Obama
President Barack Obama Reuters

More Americans view their vote in November’s midterm elections as a message of opposition toward President Barack Obama than one of support, according to a Gallup poll released Friday. The poll also showed that Republican voters’ oppose Obama more fervently than Democrats support him.

Midterm elections are always viewed as a referendum on the sitting president’s policies, and Obama admitted as much during a speech Thursday at Northwestern University. "I am not on the ballot this fall. Michelle’s pretty happy about that. But make no mistake: These policies are on the ballot. Every single one of them,” the president said, according to the Washington Post.

Republicans pounced on his comments, with GOP spokeswoman Kirsten Kukowski calling Obama’s remarks “some not-so-great news for 2014 Democrats: President Obama just nationalized all of their races. ... As President Obama made clear by declaring that his agenda was on the ballot this fall, a vote for a Democrat is a vote for him and his failed policies.”

Roughly one-third of likely voters polled by Reuters agree, with 32 percent of respondents saying they viewed their vote in the 2014 midterms as a message to oppose Obama. One in four said their vote would be a message of support, while 46 percent said they didn’t view their vote as “sending a message” to the president.

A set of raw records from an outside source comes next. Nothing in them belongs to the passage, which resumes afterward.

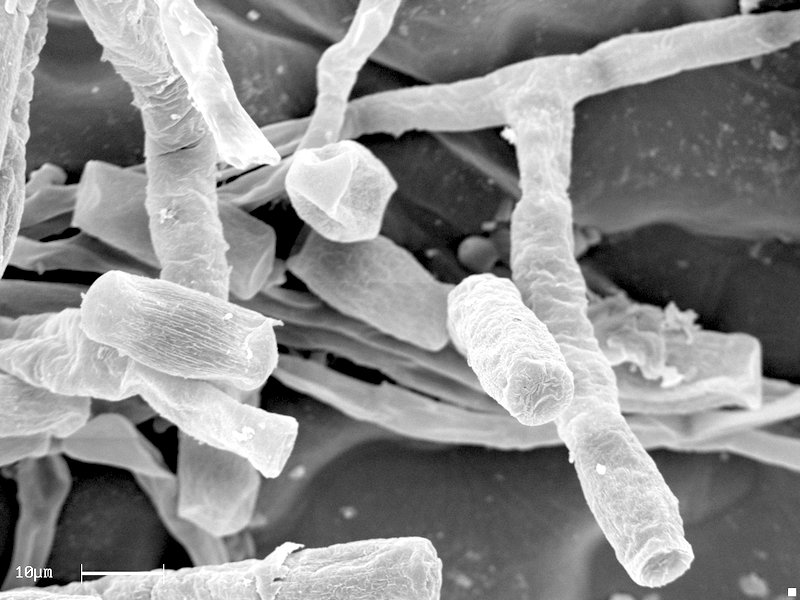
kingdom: Fungi
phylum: Ascomycota
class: Leotiomycetes
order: Helotiales
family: Erysiphaceae
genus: Neoerysiphe
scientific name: Neoerysiphe galeopsidis
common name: Mint mildew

The 12-percent gap between opposition and support is the same percentage point difference during the 2010 midterm elections, the first for Obama. In that year, which saw the GOP take control of the House of Representatives amid Obamacare’s unpopularity, 30 percent of likely voters told Gallup they viewed their ballot as a message to oppose Obama. More than 20 percent said their vote would be a message to support the president and 44 percent said they wouldn’t be sending a message to the president with their vote.

Broken down along party lines, the Gallup poll found that nearly 60 percent of Republicans said their vote would be a message opposing Obama, while only 38 percent of Democrats said their vote would be a message of support. Most Democrats -- 53 percent -- said they wouldn’t be sending any message.

While the percentage of Republicans who said their vote would be in opposition to Obama remained steady from 2010, Democrats who said their vote is a message of support declined from the 45 percent who felt that way in 2010.

Obama’s 2014 numbers are comparable to his predecessor’s second term. Most Democrats in 2006 said their vote was a message of opposition to President George W. Bush while most Republicans said they wouldn’t be sending a message. Democrats captured both houses that year. In 2002, Bush’s first midterm election, a majority of Republican voters -- 51 percent -- said their vote was a message of support for the president.